My mother was a mother who was always thinking first of the well-being of her children. Therefore she worried 
a lot in her life. She had a strong character and was an intelligent woman with many interests. She loved to read!
When the war began my parents lived in Soerabaja on Java in Dutch Indonesia. After my father was taken as 
prisoner of war by the Japanese, my mother lived with the children in Soerabaja until 01-01-1943.
Then they were all taken to a part of the city called 'Darmocamp".
On 01-05-1943 they were transported by train to Semarang, on Java. They had to stay in a camp named
“Karangpanas" and stayed in a little church and had to sleep on wooden boards.

September 14-15, 1944 the boys were taken by truck to the boy's camp named "Bangkong",  
also in Semarang on Java.
September 18th, 1944 my mother and her three daughters were taken by train to the camp "Lampersarie", also in Semarang.
So because she had to let her sons go to the boys camp when they were only ten years old and a little older, she worried a lot about them. It was very hard for her to see that she was not able to feed her 6 children in the prison camps and that they were not able to go to a school. 
She once told me she enjoyed the youth of my brother and me (we were born after the war) because our youth was so normal. (He was born in 1947, I was born in 1950) She was able to feed us properly and she was able to send us to school. The only thing she worried about was the traffic; she made sure we would be very careful on our way to school! 

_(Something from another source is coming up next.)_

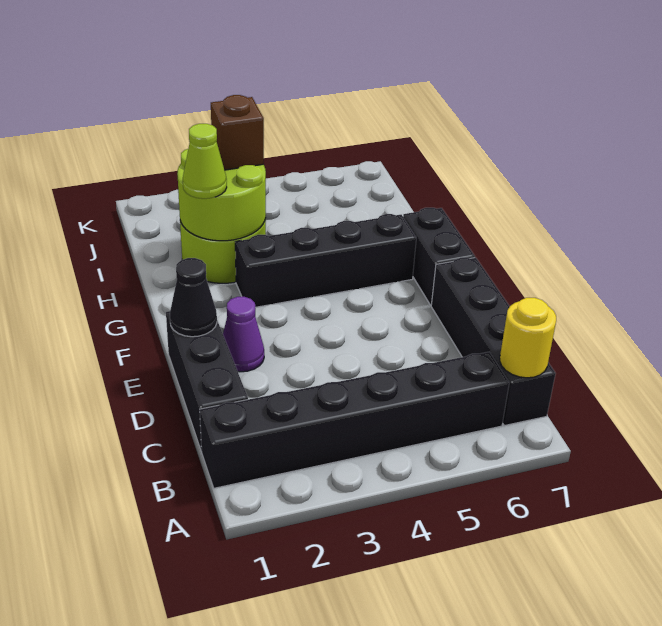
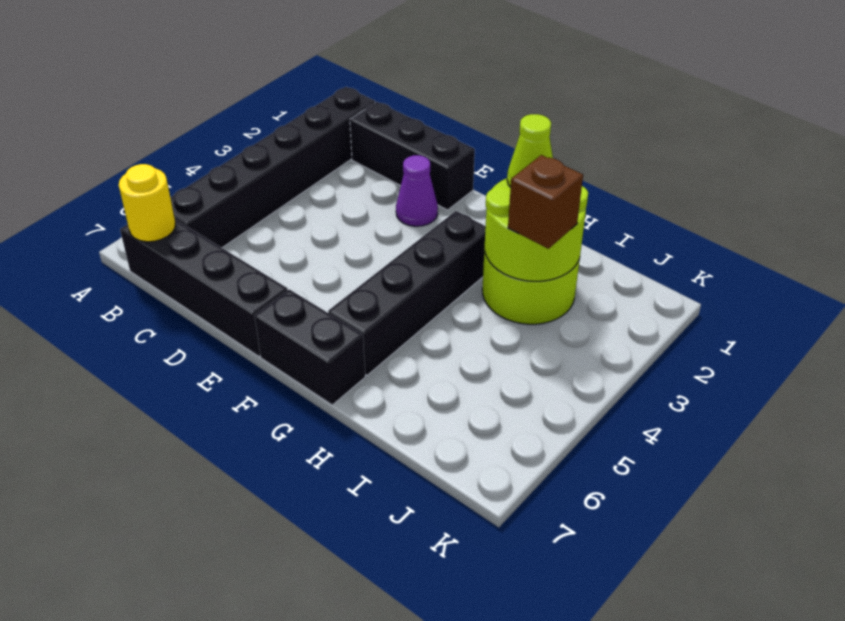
black 1x1 cone [170,258,217,337] -> none

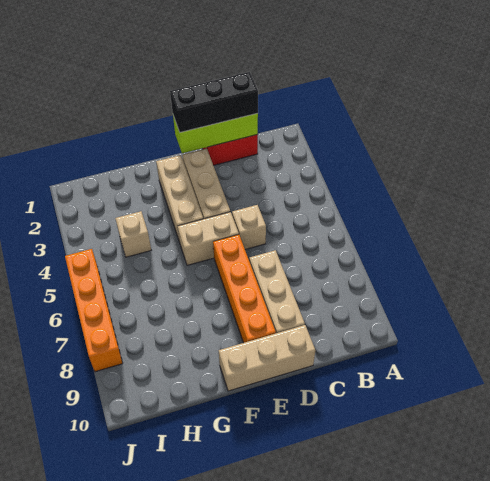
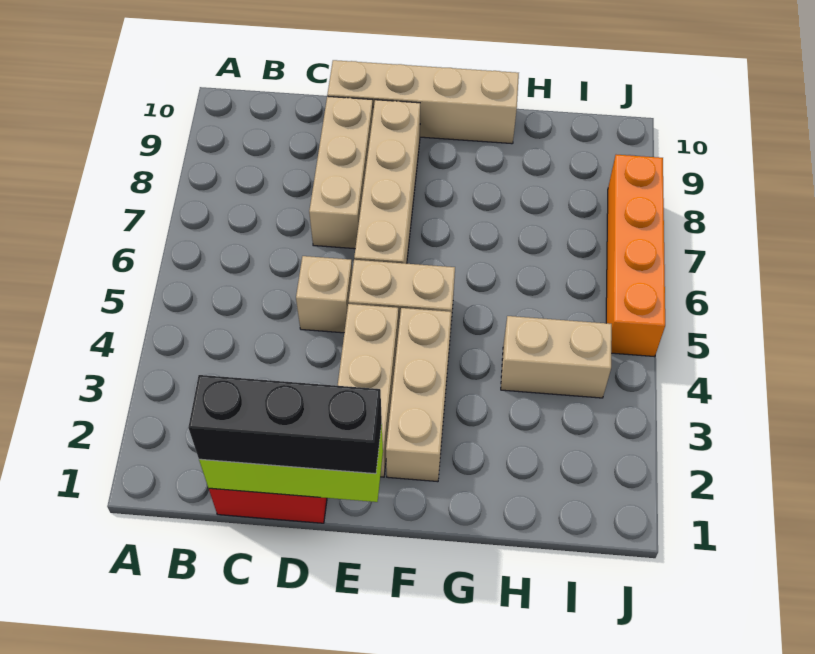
tan 1x3 brick [219,325,315,391] -> tan 1x4 brick [327,60,519,144]
orange 1x4 brick [213,235,276,343] -> tan 1x4 brick [354,100,420,264]
tan 1x1 brick [115,211,151,257] -> tan 1x2 brick [501,316,612,398]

My mother knew a lot about medicines, herbs and nutrition matters. This helped her in a way to keep her children alive. For example, she made a sort of soup from weeds. One day a Japanese beat her up very badly because of that. She told the children, who were witnesses of the incident, "They think they will win, but do not worry, they will not win."
They also ate frogs (not the poisonous ones), snails and slugs, My eldest sister told me she once had to eat a grasshopper, but a younger sister cannot remember the grasshoppers. There was also a porridge made of "tapokia" (tapioca) flour. It tasted very starchy.

In the camps was hardly something to eat. There were a lot of illnesses. For example:  Malaria tropical, Beriberi, amoeba-dysentery, icterus and the so called “hookworm disease”. This was all because of the worse circumstances and hardly anything to eat. 

After the war the family (mother and children) received parcels from the Red Cross and they had to share one tin of salmon for all seven of them. This meant one teaspoon per person and my eldest sister was allowed to give everyone their teaspoon because she was very honest and everyone trusted her well. Other people who also got a tin and had less people to share it with got very sick because their stomachs were not used to this sort of food anymore. 

But my parents, my brothers and sisters did all survive. One sister almost died in camp, she was the youngest of the 6 and she was very ill. But she recovered. My mother prayed for her very, very hard.

After the war we all enjoyed the family life. My parent's grandchildren gave a lot of joy and they were the proof that life goes on....

The only shadow was the pain my parents had, and also the pain my brothers and sisters had, because of the war.
In a way I also grew up with the war, as well as my brother.